Patellofemoral pain (aka EMM, patellar chondromalacia, PFPS, anterior knee pain, etc) is a common diagnosis that I see in the clinic. The problem is, we are not exactly sure what causes it (or if there or many causes) and what is best for remedying it (strengthening, stretching, neuromuscular re-education, bracing, even spinal mobilizations). In the past, PFP was attributed to lateral patellar tracking caused by poor VMO strength/activation and tight lateral structures such as the IT Band. While it is still commonly believed that PFP is from excessive lateral patellar tracking, it is thought that this is caused by poor lower extremity pronation/valgus control by the hip musculature. Specifically the hip abductors and external rotators. This has been preliminarily supported by research that shows, in weight bearing, in those with PFP the femur tends to internally rotate under the patella rather the the patella being pulled laterally (Salsich, GB - JOSPT Sept 2007).
The following article done by Lori Bolgla, PT, PhD, ATC et al looked at hip strength and lower extremity kinematics in those with PFP vs. those with out. Here is the abstract:
Lori A. Bolgla, Terry R. Malone, Brian R. Umberger, Timothy L. Uhl
STUDY DESIGN: Cross-sectional. OBJECTIVE: To determine if females presenting with patellofemoral pain syndrome (PFPS) from no discernable cause other than overuse demonstrate hip weakness and increased hip internal rotation, hip adduction, and knee valgus during stair descent. BACKGROUND: Historically, PFPS has been viewed exclusively as a knee problem. Recent findings have indicated an association between hip weakness and PFPS. Researchers have hypothesized that patients who demonstrate hip weakness would exhibit increased hip internal rotation, hip adduction, and knee valgus during functional activities. To date, researchers have not simultaneously examined hip and knee strength and kinematics in subjects with PFPS to make this determination. METHODS AND MEASURES: Eighteen females diagnosed with PFPS and 18 matched controls participated. Strength measures were taken for the hip external rotators and hip abductors. Hip and knee kinematics were collected as subjects completed a standardized stair-stepping task. Independent t tests were used to determine between-group differences in strength and kinematics during stair descent. RESULTS: Subjects with PFPS generated 24% less hip external rotator (P = .002) and 26% less hip abductor (P =. 006) torque. No between-group differences (P > .05) were found for average hip and knee transverse and frontal plane angles during stair descent. CONCLUSION: Subjects with PFPS had significant hip weakness but did not demonstrate altered hip and knee kinematics as previously theorized. Additional investigations are needed to better understand the association between hip weakness and PFPS etiology. LEVEL OF EVIDENCE: Symptom Prevalence, Level 4.

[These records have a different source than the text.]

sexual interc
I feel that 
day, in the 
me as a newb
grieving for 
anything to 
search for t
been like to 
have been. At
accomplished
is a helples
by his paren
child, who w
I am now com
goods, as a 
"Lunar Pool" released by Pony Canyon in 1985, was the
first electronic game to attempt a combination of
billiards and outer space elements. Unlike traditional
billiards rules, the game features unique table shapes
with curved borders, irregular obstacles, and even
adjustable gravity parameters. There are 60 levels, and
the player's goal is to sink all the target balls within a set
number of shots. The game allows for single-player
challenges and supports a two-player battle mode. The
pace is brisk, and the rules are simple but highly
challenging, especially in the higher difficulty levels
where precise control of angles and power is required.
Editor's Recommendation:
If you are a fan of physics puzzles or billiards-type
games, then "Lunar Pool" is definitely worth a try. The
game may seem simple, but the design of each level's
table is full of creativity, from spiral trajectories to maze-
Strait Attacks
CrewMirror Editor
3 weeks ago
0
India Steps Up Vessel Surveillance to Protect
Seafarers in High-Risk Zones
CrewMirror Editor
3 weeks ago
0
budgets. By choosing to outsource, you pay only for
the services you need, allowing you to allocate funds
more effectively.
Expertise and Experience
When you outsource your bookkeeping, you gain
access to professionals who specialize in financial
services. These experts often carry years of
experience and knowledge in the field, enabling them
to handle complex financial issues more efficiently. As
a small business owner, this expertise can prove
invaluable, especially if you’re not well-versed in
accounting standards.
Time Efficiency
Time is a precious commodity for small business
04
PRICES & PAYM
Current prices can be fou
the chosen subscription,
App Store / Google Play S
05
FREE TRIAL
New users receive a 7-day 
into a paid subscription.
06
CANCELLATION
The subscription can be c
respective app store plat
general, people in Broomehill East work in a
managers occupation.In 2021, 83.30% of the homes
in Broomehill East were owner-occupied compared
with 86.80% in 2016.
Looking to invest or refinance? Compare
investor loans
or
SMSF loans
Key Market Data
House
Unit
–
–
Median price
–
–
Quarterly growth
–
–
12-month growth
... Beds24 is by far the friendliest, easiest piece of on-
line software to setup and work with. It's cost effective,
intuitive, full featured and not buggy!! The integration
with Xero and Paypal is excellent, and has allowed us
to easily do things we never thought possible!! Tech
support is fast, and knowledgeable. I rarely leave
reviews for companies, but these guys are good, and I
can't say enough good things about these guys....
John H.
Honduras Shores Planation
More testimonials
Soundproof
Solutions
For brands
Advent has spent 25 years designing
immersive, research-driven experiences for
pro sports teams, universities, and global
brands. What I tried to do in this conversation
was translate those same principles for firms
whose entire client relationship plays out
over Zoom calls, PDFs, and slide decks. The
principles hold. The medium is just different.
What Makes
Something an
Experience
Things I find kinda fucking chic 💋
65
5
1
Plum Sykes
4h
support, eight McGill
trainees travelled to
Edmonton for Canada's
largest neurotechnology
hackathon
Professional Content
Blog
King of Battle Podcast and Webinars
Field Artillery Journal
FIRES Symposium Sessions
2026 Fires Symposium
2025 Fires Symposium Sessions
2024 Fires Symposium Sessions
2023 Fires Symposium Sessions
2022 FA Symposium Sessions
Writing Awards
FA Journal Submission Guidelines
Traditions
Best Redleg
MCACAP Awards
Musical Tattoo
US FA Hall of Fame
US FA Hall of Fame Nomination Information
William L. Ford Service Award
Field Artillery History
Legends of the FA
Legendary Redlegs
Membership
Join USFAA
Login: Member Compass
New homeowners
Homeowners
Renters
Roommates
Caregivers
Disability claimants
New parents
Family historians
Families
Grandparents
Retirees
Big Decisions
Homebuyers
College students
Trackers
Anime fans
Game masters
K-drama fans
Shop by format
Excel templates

J Orthop Sports Phys Ther. 2008;38(1):12-18, published online 21 November 2007, doi:10.2519/jospt.2008.2462
I commend the authors for doing this study. Treatment in the clinic is dependent on clinical theories and basic science being "put to the test" in RTC with actual patients. It is important to note that hip muscle weakness was found in the symptomatic group; however, significantly altered lower extremity mechanics were not. An admitted limitation is that they only looked at stair stepping (a common pain provoking activity with those with PFP) and this specific activity may not have been challenging enough.
I treat most of my patients with PFP using hip strengthening, lower extremity stretching, and proprioceptive exercises in general. But this study reminds us that we were wrong before about the cause of PFP and most certainly could be wrong about the hip weakness leading to increased pronation/valgus theory most of us currently abide by.